── DATA PROVIDED
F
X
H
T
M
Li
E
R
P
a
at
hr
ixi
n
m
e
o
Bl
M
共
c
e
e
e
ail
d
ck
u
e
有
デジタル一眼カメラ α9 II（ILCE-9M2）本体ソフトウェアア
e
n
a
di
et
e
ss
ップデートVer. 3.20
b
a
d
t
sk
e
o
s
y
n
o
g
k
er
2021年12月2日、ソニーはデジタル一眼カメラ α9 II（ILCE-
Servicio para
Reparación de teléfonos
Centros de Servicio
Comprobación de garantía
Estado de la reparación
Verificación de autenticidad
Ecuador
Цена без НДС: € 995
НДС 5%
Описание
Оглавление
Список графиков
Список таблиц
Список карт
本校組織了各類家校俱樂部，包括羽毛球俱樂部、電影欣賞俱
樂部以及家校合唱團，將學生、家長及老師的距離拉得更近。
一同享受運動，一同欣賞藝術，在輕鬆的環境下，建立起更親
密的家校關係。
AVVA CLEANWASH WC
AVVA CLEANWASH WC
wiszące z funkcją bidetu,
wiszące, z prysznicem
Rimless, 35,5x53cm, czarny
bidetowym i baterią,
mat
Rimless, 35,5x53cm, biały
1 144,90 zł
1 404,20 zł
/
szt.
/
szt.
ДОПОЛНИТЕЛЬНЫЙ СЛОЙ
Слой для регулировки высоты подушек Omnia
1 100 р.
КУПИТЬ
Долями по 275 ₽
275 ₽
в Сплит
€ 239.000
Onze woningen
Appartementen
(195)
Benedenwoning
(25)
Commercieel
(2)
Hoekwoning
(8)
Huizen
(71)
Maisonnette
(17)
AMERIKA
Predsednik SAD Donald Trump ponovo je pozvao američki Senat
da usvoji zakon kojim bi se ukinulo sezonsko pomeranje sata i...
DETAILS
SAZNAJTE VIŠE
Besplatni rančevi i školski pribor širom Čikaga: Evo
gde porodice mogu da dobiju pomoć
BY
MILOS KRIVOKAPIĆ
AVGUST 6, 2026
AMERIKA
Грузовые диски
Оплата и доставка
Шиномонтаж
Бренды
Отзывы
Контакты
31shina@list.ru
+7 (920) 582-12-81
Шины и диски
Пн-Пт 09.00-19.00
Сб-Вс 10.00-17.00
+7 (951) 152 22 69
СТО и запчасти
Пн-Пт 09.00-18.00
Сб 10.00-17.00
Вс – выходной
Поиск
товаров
────
Write out exactly the lines from the start of the material through the line with "Centros de Servicio". No other output is expected.

> **TASK ANSWER**:
F
X
H
T
M
Li
E
R
P
a
at
hr
ixi
n
m
e
o
Bl
M
共
c
e
e
e
ail
d
ck
u
e
有
デジタル一眼カメラ α9 II（ILCE-9M2）本体ソフトウェアア
e
n
a
di
et
e
ss
ップデートVer. 3.20
b
a
d
t
sk
e
o
s
y
n
o
g
k
er
2021年12月2日、ソニーはデジタル一眼カメラ α9 II（ILCE-
Servicio para
Reparación de teléfonos
Centros de Servicio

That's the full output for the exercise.